それと間違いを受け入れ、子供を諦めてひたすらナビエ様だけを求める事を選んだから、本来現実で選ぶべきだった正しい選択を最後の最後に出来た事で最後の一瞬だけ時計が止まったのではないかなと思います。

詳しい全容は分かりませんので、続きの外伝で明かされたら良いなと思っております。

まとめると言いつつ、やはり長々と支離滅裂になってしまいお目汚し失礼致しました。

ソビエシュに対して大分厳しい意見が入ってしまいましたが、ご不快になられてしまっていたら大変申し訳ございません…!

ここまで目を通して頂き誠にありがとうございました!

匿名さん、コメントありがとうございます!
大変興味深い考察で、なるほどなと思いながら読ませていただきました。匿名さんが本作を深く読み込んでいるのがヒシヒシと伝わってきます。

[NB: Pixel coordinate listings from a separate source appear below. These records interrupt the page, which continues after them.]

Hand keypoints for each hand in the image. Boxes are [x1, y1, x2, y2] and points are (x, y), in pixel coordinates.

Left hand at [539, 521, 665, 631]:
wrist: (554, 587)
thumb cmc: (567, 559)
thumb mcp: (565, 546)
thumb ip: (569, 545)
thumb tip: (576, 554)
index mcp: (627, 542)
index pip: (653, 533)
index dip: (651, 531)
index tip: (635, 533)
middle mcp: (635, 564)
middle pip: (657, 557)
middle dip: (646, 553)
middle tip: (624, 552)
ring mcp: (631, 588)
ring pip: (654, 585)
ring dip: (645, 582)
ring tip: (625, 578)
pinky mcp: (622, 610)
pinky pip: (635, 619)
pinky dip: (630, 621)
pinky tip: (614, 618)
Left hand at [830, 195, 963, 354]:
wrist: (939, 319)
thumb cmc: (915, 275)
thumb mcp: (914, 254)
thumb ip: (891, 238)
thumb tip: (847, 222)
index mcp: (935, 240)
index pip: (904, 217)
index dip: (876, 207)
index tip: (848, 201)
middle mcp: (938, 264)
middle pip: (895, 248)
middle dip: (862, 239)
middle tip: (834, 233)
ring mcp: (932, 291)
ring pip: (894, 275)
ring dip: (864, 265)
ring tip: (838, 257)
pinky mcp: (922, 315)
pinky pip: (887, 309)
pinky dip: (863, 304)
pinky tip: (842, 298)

原作を知らず、解説のみを拝読させていただいた感想です。

人物的にハインリッヒの方が性格が良く、ソビエシュは身勝手と思えてハインリッヒの方が好きです。原作者はJ・k・ローロングのハリー・ポッターの魔法界の過去を変えられる時計を念頭に書いたのではないかと思い、大神官は意識だけが飛んでいる状況と解釈していましたが、彼は実際に使用したことがないのでそれが事実かどうか不明です。よって、ハリポタのように魔法の時計を使用した効果で過去が変わり、現実が1つに統合され、ラストはナビエとソビエシュが夫婦のまま更に10年経過したのではないかと思います。

最後にナビエが手を差し伸べたことは、ナビエが意識しなくても、それも1つの愛の形と思うので、過去を変える条件は満たされたと感じます。

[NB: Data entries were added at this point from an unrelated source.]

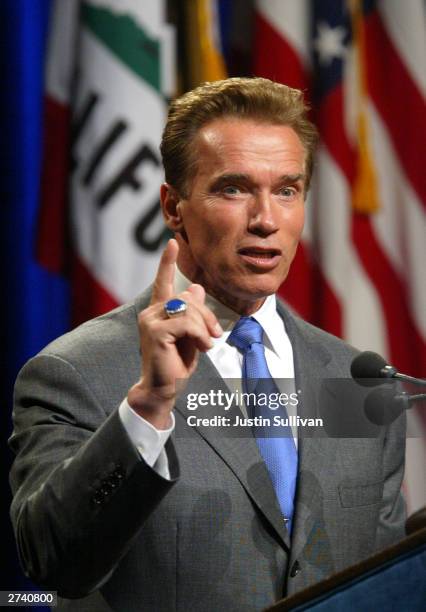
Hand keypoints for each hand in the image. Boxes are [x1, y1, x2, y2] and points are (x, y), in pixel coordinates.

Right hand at [127, 239, 222, 428]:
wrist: (164, 388)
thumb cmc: (176, 363)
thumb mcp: (191, 334)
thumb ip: (193, 313)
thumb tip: (196, 287)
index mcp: (159, 311)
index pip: (162, 281)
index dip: (167, 261)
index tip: (172, 241)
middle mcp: (151, 312)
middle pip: (189, 298)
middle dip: (207, 316)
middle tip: (214, 336)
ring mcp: (150, 320)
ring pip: (190, 309)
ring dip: (205, 328)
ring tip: (207, 345)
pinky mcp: (155, 331)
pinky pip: (187, 323)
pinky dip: (201, 336)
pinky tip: (202, 349)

ヨーロッパの王族の夫婦の婚姻関係が日本より奔放なのは歴史的事実ですが、帝政は王政と違ってより重いと思うので、ハインリッヒは初恋の女性ではなく別の同国人を妃に迎えて西大帝国として発展し、ソビエシュとナビエは夫婦のまま東大帝国として発展し、互いに自主独立を保つ方が祖国愛にかない、その国の皇族としての責任感を感じ、好感が持てます。自主独立を脅かしたいという野心をかかえた国が戦争を起こしたら、防衛のために戦うのみです。

実際に、ペルシア帝国の皇子が帝位について、「望んでも得られぬ者がおり、望まずとも得ねばならぬ者がいることを知るべきだ」と言いましたが、愛情のみを追求したらこの言葉は実現しません。帝国の伝統を重んじるなら、愛は育むものであるということも、皇族にはあると思います。

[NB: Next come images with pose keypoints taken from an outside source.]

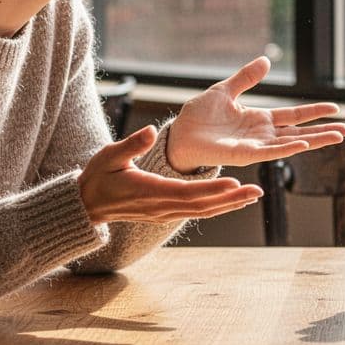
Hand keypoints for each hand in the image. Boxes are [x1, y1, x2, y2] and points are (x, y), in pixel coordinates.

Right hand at [79, 126, 263, 224]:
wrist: (87, 205)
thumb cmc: (98, 177)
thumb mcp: (109, 156)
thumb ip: (132, 145)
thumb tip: (152, 131)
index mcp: (150, 192)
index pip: (187, 193)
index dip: (212, 190)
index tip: (235, 183)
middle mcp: (162, 207)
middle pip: (202, 206)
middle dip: (231, 199)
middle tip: (257, 191)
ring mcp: (164, 213)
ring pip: (202, 211)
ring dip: (229, 204)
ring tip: (253, 195)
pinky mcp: (166, 214)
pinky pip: (196, 212)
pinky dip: (216, 206)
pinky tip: (232, 200)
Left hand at [167, 56, 344, 172]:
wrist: (179, 134)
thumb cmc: (199, 116)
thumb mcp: (226, 90)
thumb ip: (246, 78)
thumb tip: (267, 61)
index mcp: (260, 119)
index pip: (294, 116)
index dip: (314, 112)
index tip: (336, 109)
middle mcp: (262, 134)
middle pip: (300, 132)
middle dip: (323, 131)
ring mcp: (256, 146)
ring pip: (292, 143)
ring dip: (315, 140)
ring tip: (338, 137)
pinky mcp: (244, 154)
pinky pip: (270, 151)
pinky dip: (288, 148)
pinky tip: (304, 144)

続きで恐縮ですが、日韓併合時代、李王に日本人妃が嫁ぎ、朝鮮人の貴族たちと朝鮮で優雅に暮らしていましたが、日韓併合がなくなった途端、朝鮮人の貴族たちは迫害されて3冊もある親日辞典に名を載せられて弾圧され、一部の人々は今になっても墓を暴かて遺体に危害を加えられたし、当時、李王は嫌われて韓国から追い出されて日本で暮した事実があります。

韓国人の作者もこの事実を知っているでしょうが、他国に嫁いでも権力を持つ同国人が、祖国で歓迎されるのは、なかなか実際には難しいので、あくまで小説やマンガの中のファンタジーとして、解釈が色々あってよいと思います。